Hello,
I'm trying to find the nearest CpG islands around each miRNA of interest(gene) and also return distance between them.
For example for hsa-mir-137 the nearest CpG islands are 73 and 91 where CpG 73 overlaps with this miRNA gene and CpG 91 is ~7500 bp away. What is more is it possible to filter only miRNAs where CpG overlaps it or where distance between them is less than 1000 bp?
Here is what I got:
hub <- AnnotationHub()
query(hub, c("cpg","hg19"))
cpgs <- hub[["AH5086"]] ## the granges of all CpG's (hg19)
gffRangedData<-import.gff("allmirna.gff3")
mirna_granges<-as(gffRangedData, "GRanges") ## I downloaded all annotated miRNAs from miRBase and I converted them to granges object
sample_mirnas <- read.table("sample_data.txt", header = TRUE, sep ='\t') #here are my 3 miRNAs of interest (hsa-mir-106b,hsa-mir-150,hsa-mir-107)
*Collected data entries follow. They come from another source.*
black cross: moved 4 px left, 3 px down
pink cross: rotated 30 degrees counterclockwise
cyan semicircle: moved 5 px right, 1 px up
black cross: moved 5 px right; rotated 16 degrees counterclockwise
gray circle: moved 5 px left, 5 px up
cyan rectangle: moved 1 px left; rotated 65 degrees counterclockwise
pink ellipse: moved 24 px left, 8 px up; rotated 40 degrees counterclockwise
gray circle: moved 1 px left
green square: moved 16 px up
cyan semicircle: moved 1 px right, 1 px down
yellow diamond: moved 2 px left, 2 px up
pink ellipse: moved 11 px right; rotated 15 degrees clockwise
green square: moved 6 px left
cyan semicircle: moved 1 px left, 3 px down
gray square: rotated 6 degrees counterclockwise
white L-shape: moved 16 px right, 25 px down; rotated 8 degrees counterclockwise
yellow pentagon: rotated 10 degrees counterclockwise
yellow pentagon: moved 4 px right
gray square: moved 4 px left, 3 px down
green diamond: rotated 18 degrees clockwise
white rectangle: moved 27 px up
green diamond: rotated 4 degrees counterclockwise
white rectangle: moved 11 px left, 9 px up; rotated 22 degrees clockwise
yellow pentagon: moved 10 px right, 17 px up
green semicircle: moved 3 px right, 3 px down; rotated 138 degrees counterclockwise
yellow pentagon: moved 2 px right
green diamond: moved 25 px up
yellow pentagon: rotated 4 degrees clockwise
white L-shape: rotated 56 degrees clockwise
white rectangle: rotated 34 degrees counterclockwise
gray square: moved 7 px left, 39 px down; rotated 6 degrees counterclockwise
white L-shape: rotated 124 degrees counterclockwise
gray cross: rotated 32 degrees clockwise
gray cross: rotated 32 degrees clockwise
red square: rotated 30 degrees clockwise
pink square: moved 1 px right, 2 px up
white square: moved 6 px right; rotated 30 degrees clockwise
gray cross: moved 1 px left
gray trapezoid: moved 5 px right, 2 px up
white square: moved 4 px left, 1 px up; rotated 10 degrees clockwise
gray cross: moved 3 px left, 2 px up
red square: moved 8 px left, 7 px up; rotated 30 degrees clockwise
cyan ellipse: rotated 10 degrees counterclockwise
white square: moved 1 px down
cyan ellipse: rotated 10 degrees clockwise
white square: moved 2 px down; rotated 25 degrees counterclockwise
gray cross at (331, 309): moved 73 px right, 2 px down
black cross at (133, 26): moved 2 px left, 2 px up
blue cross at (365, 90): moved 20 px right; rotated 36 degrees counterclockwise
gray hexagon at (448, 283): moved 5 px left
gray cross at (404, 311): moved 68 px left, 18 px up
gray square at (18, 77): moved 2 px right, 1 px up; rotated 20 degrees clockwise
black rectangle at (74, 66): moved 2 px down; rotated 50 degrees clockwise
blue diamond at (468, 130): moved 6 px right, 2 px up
final_mirnas <- mirna_granges[mirna_granges$Name %in% sample_mirnas$mirna] # now I wanted to have granges only for my miRNA so I subset data from miRBase
So as a result I have:
1) CpG's granges
> cpgs
GRanges object with 28691 ranges and 1 metadata column:
seqnames ranges strand | name
<Rle> <IRanges> <Rle> | <character>
[1] chr1 [ 28736, 29810] * | CpG:_116
[2] chr1 [135125, 135563] * | CpG:_30
[3] chr1 [327791, 328229] * | CpG:_29
[4] chr1 [437152, 438164] * | CpG:_84
[5] chr1 [449274, 450544] * | CpG:_99
... ... ... ... . ...
[28687] chr9_gl000201_random [ 15651, 15909] * | CpG:_30
[28688] chr9_gl000201_random [ 26397, 26873] * | CpG:_43
[28689] chr11_gl000202_random [ 16284, 16540] * | CpG:_23
[28690] chr17_gl000204_random [ 54686, 57368] * | CpG:_228
[28691] chr17_gl000205_random [117501, 117801] * | CpG:_23
-------
seqinfo: 93 sequences (1 circular) from hg19 genome
2) Granges of miRNA's of interest
> final_mirnas
GRanges object with 3 ranges and 8 metadata columns:
seqnames ranges strand | source type score
<Rle> <IRanges> <Rle> | <factor> <factor> <numeric>
[1] chr10 [ 89592747, 89592827] - | <NA> miRNA_primary_transcript <NA>
[2] chr19 [ 49500785, 49500868] - | <NA> miRNA_primary_transcript <NA>
[3] chr7 [100093993, 100094074] - | <NA> miRNA_primary_transcript <NA>
phase ID Alias Name Derives_from
<integer> <character> <CharacterList> <character> <character>
[1] <NA> MI0000114 MI0000114 hsa-mir-107 <NA>
[2] <NA> MI0000479 MI0000479 hsa-mir-150 <NA>
[3] <NA> MI0000734 MI0000734 hsa-mir-106b <NA>
-------
seqinfo: 24 sequences from an unspecified genome; no seqlengths
Now, how to combine this data togesher to obtain something like (results are fake, made them up for question):
miRNA CpG_upstream CpG_downstream CpG_up_distance CpG_down_distance
hsa-mir-106b 57 23 852 15
hsa-mir-150 NA 77 NA 987
hsa-mir-107 12 NA -12 NA
I put `NA`If distance between miRNA and CpG is greater than 1000bp but it can be actual value, what is more i put negative number when CpG and miRNA gene overlap.
I tried to use distance() and follow() functions but there are only bare numbers, can you help me how to figure it out?